WRITTEN TASK -
Which lines in the material below contain the word "voltage", with case counting? Copy out each such line in full.

DATA FOR THIS EXERCISE -

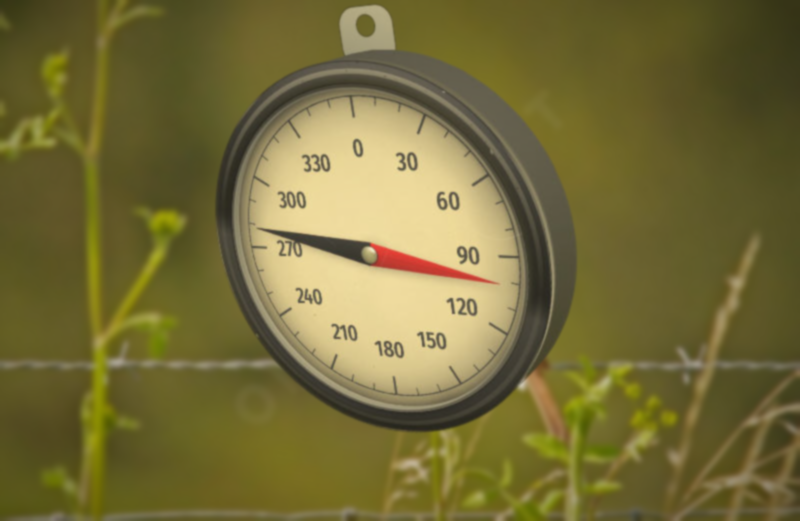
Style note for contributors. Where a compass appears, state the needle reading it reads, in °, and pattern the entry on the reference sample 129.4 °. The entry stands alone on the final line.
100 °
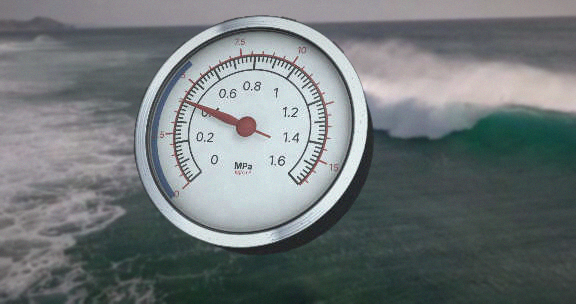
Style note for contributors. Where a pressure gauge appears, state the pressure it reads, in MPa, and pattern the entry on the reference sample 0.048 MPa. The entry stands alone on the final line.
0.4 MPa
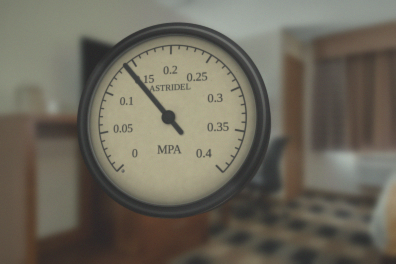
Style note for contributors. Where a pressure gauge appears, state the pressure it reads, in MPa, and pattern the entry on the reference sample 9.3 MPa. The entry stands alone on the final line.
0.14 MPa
* * *
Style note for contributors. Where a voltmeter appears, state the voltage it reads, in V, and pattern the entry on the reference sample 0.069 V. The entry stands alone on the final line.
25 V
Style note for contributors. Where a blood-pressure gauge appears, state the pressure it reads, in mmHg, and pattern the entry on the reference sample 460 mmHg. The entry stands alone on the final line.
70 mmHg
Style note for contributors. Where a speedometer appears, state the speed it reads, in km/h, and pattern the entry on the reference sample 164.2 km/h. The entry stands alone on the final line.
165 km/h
* * *
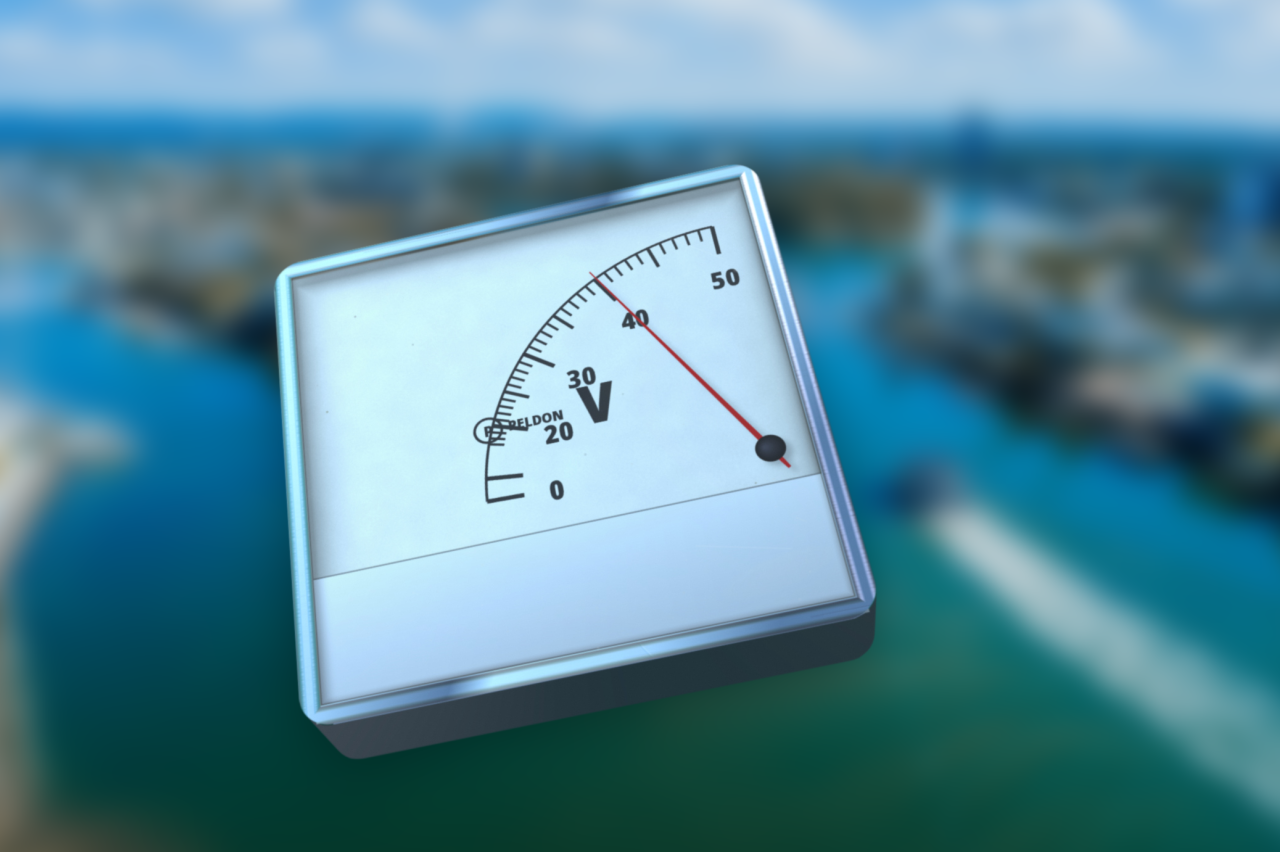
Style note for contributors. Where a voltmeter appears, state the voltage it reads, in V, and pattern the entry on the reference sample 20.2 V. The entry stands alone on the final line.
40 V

OUTPUT OF THE EXERCISE -
Style note for contributors. Where a voltmeter appears, state the voltage it reads, in V, and pattern the entry on the reference sample 0.069 V. The entry stands alone on the final line.
Style note for contributors. Where a voltmeter appears, state the voltage it reads, in V, and pattern the entry on the reference sample 20.2 V. The entry stands alone on the final line.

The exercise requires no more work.